Problem description →
Locate, in the data below, the line that contains "11 janvier 2026" and the line that contains "vous remercie du fond du cœur"; reproduce exactly those two lines and every line between them, nothing more.
===== Material supplied
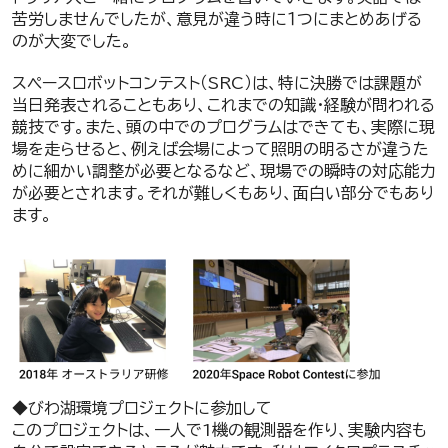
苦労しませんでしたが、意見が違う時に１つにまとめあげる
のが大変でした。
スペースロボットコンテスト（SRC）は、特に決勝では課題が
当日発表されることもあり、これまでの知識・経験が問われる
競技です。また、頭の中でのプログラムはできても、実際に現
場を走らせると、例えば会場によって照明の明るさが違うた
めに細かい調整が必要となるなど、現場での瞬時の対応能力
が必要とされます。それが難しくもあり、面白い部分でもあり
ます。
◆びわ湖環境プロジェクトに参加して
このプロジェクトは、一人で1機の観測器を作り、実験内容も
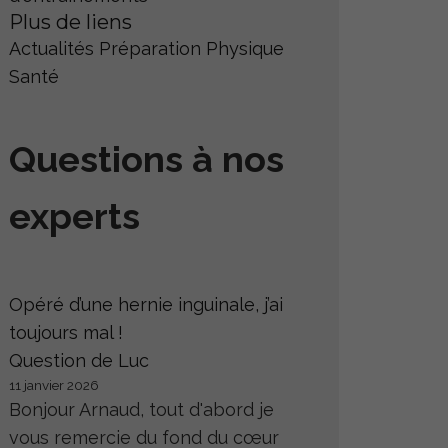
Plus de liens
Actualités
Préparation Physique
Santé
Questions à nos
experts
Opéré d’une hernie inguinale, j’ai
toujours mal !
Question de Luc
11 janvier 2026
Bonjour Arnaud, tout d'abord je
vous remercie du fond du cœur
==========
===== Material supplied
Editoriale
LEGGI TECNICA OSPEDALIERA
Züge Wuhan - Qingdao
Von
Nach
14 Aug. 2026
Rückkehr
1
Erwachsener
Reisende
==========
===== Material supplied
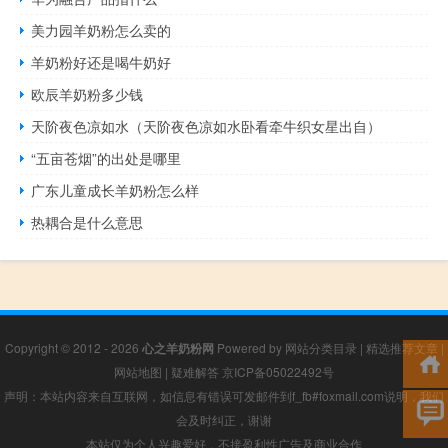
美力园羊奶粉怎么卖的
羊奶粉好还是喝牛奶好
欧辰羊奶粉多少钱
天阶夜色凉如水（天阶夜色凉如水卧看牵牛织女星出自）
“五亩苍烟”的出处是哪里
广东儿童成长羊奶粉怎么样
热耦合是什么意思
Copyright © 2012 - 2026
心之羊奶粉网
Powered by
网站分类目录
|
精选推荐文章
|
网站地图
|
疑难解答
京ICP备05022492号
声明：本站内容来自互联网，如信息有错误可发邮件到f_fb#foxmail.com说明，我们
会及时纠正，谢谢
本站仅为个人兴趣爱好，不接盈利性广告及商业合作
==========
Task output →
11 janvier 2026
Bonjour Arnaud, tout d'abord je
vous remercie du fond du cœur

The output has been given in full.